SELECTION:

⁂

# Brew Water Temperature



## The Systemic Kid (Nov 23, 2012)

Useful video from James


----------



## ratty (Sep 22, 2019)

Very interesting.

I've been 'accidentally' putting 100c water directly into the French press from the Osmio.

My thoughts were because of the long drop on the Osmio to the bottom of the French press, the water would cool somewhat.

Seems according to James I don't need to worry at all!


----------



## the_partisan (Feb 29, 2016)

I really didn't understand the point of this video. Am I missing something? you should use as hot water as possible.. until you shouldn't?


----------



## Mr Binks (Mar 21, 2019)

the_partisan said:


> I really didn't understand the point of this video. Am I missing something? you should use as hot water as possible.. until you shouldn't?


 I think the point being made is that buying a super posh kettle that will give an exact temperature of water or indeed getting all bent out of shape about exact temperatures is a complete waste of time as by the time you have poured the water the temperature will have changed enough that it makes no difference.


----------



## Drewster (Dec 1, 2013)

Just paraphrasing:

"the hotter the brew water the more energy it provides for chemical reaction..."
"... and one of those chemical reaction 'groups' is stuff going into solution..."

Now it is a long time since I did chemistry....
but "brewing coffee" isn't a chemical reaction is it?
Or more generically dissolving things isn't a chemical reaction is it?
and
Isn't brewing coffee "just" dissolving the "coffee stuff" in water? (There is an awful lot of chemical reaction involved in the roasting/cooking of coffee but that ain't what we are talking about)

NB - I am not for a moment questioning wether temperature has a bearing on how much of "stuff" gets dissolved and even "what stuff" gets dissolved - but that isn't a "chemical reaction"...

As you already know I am not a fan of "Celeb Coffee" and all the smoke mirrors and bullshit spouted.
People who measure EY and TDS etc are at least using "real" terms and methodology - which could come under the banner of "science". 
So even if I don't "do it" per se - the exponents of it are at least being "scientific"...

But isn't "James" just trying a little too hard to sound "scientific" in this?

You might also argue that using scientific terms incorrectly (pseudo-science?) immediately followed by such words as "stuff going into solution" is damning in itself... although obviously I am guilty of throwing "stuff" in all the time... even within this post.... ;-)


----------



## John Yossarian (Feb 2, 2016)

Brewing is extraction if we were looking for scientific aspect and extraction is ensuring the dissolution of otherwise not very water soluble "stuff". 
I am with Drewster on this.


----------



## DavecUK (Aug 6, 2013)

ratty said:


> Very interesting.
> 
> I've been 'accidentally' putting 100c water directly into the French press from the Osmio.
> 
> ...


 I suspect by the time the water hit the coffee bed it was around 91-93C. I watched the video, I remembered all the guff that has been spouted over the last almost 20 years. I remember being ridiculed (I'm not going to say by who) when I said adding boiling water to an espresso shot to make an Americano doesn't "burn the coffee". The common sense brigade now prevails where they realise adding water of whatever temperature to an already extracted espresso doesn't change anything. Loads of little Hobby horses come up over the years, often with little verification that are taken as gospel. e.g. never extract espresso onto ice, I always have, no problem for me.

⁂

DATASET RECORDS:
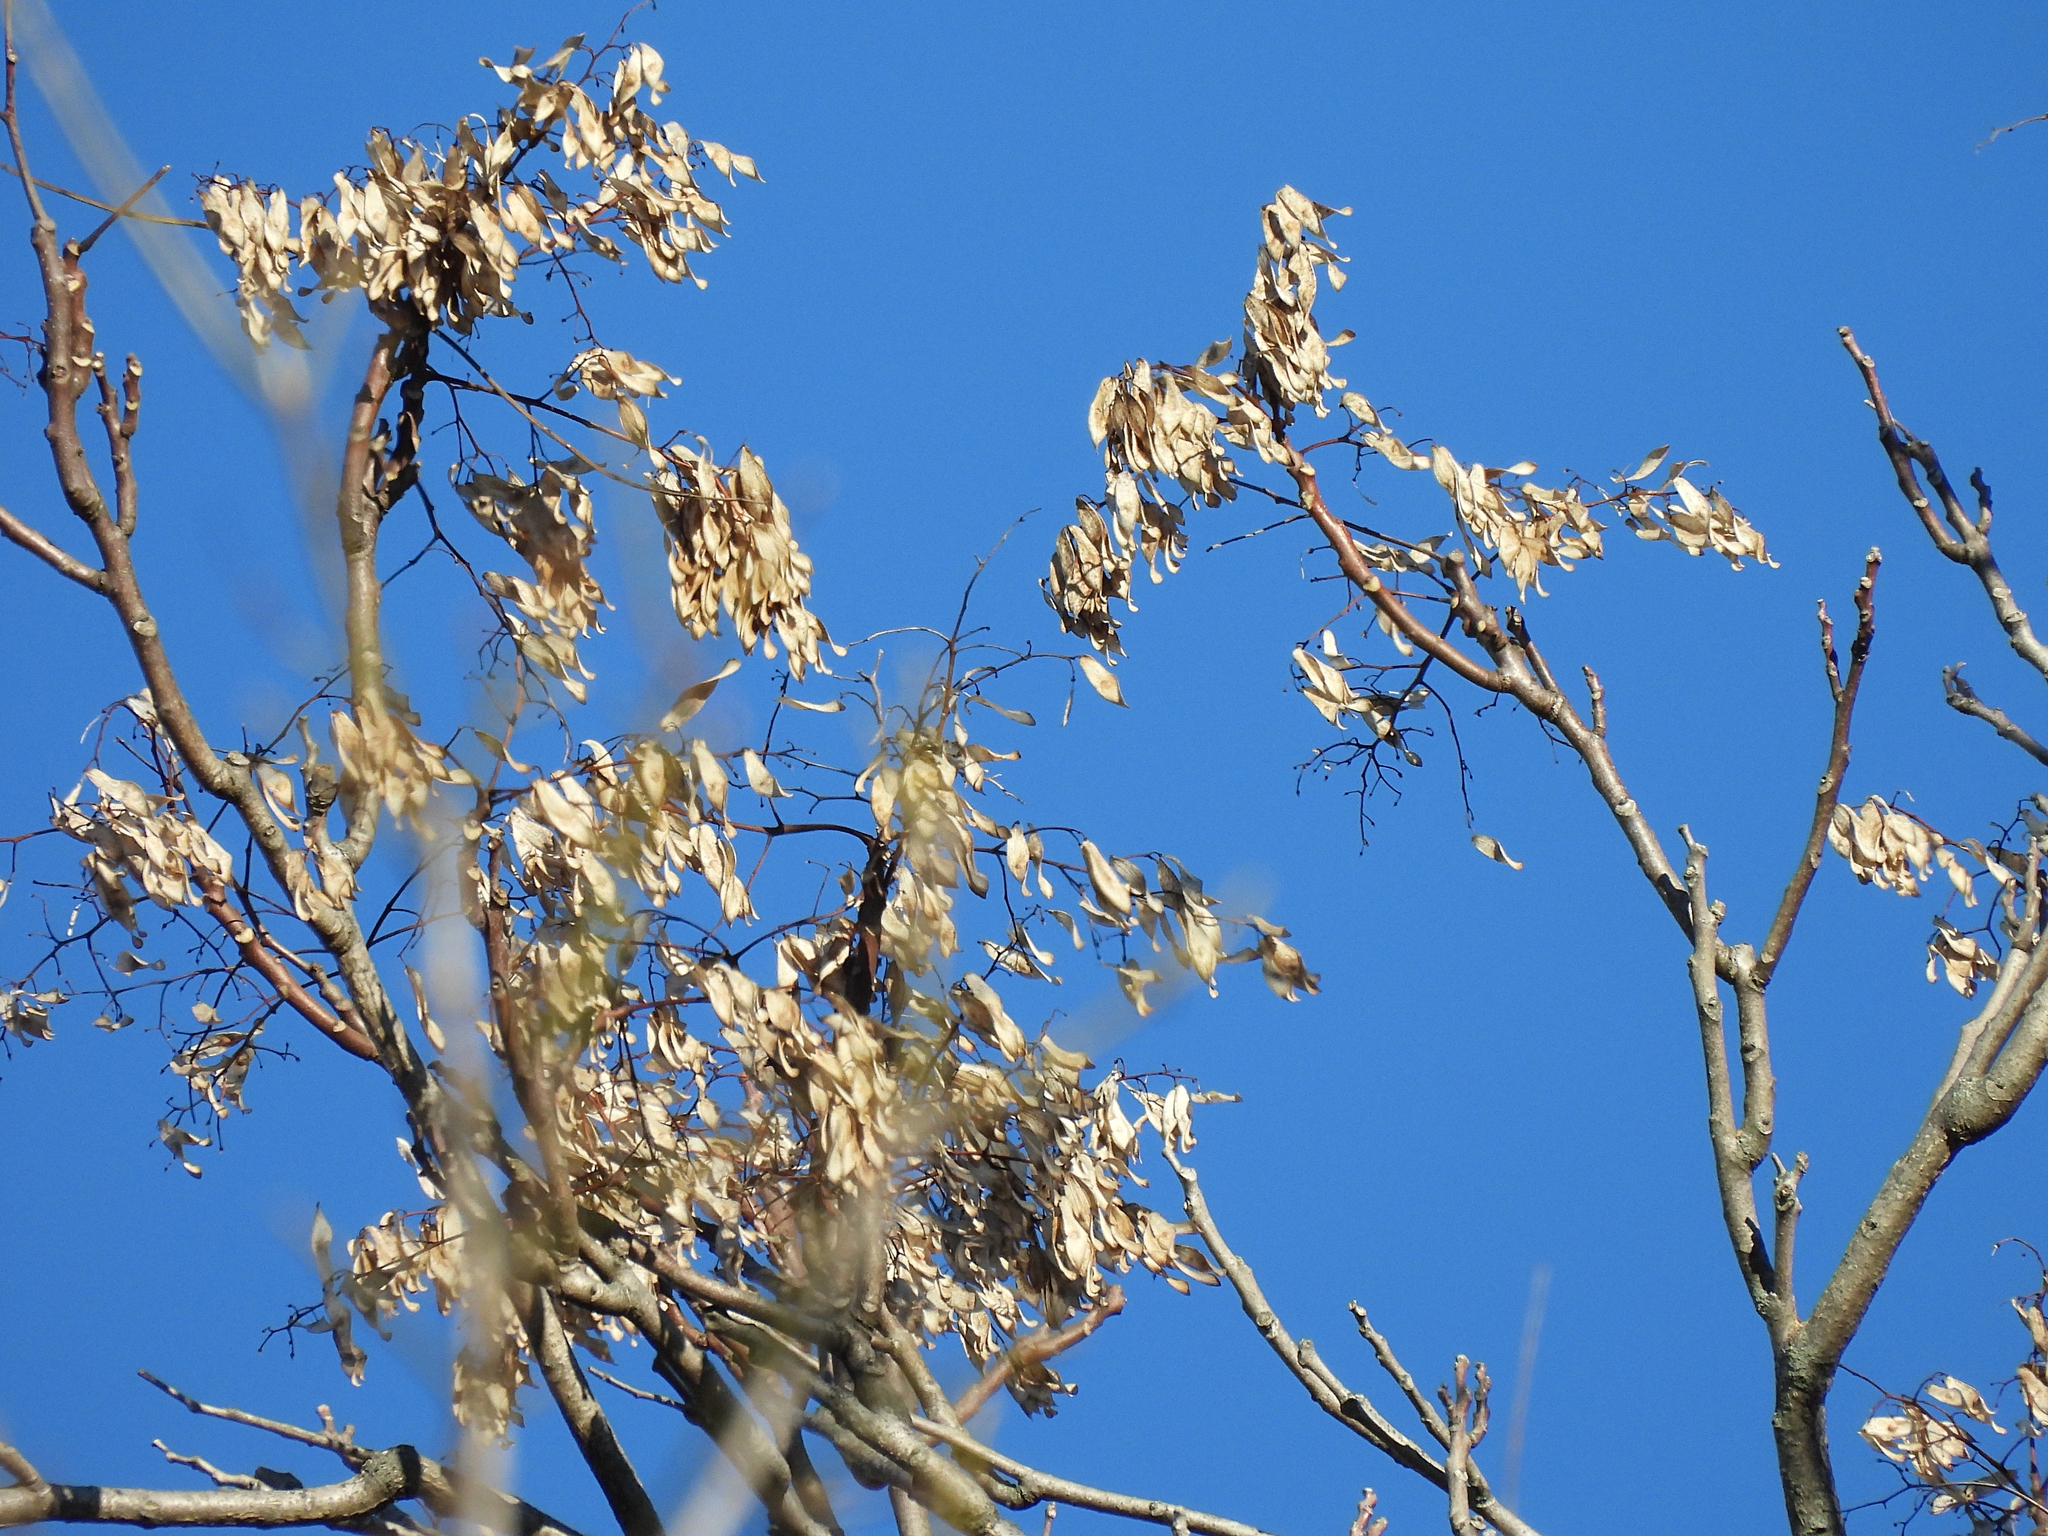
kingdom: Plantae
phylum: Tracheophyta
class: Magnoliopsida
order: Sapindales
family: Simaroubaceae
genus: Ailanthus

⁂

SET PROBLEM:
Can you duplicate everything in the brew water temperature thread above, from "Or more generically" down to "and bullshit spouted.", word for word?

COMPLETED TASK:
Or more generically dissolving things isn't a chemical reaction is it?
and
Isn't brewing coffee "just" dissolving the "coffee stuff" in water? (There is an awful lot of chemical reaction involved in the roasting/cooking of coffee but that ain't what we are talking about)

NB - I am not for a moment questioning wether temperature has a bearing on how much of "stuff" gets dissolved and even "what stuff" gets dissolved - but that isn't a "chemical reaction"...

As you already know I am not a fan of "Celeb Coffee" and all the smoke mirrors and bullshit spouted.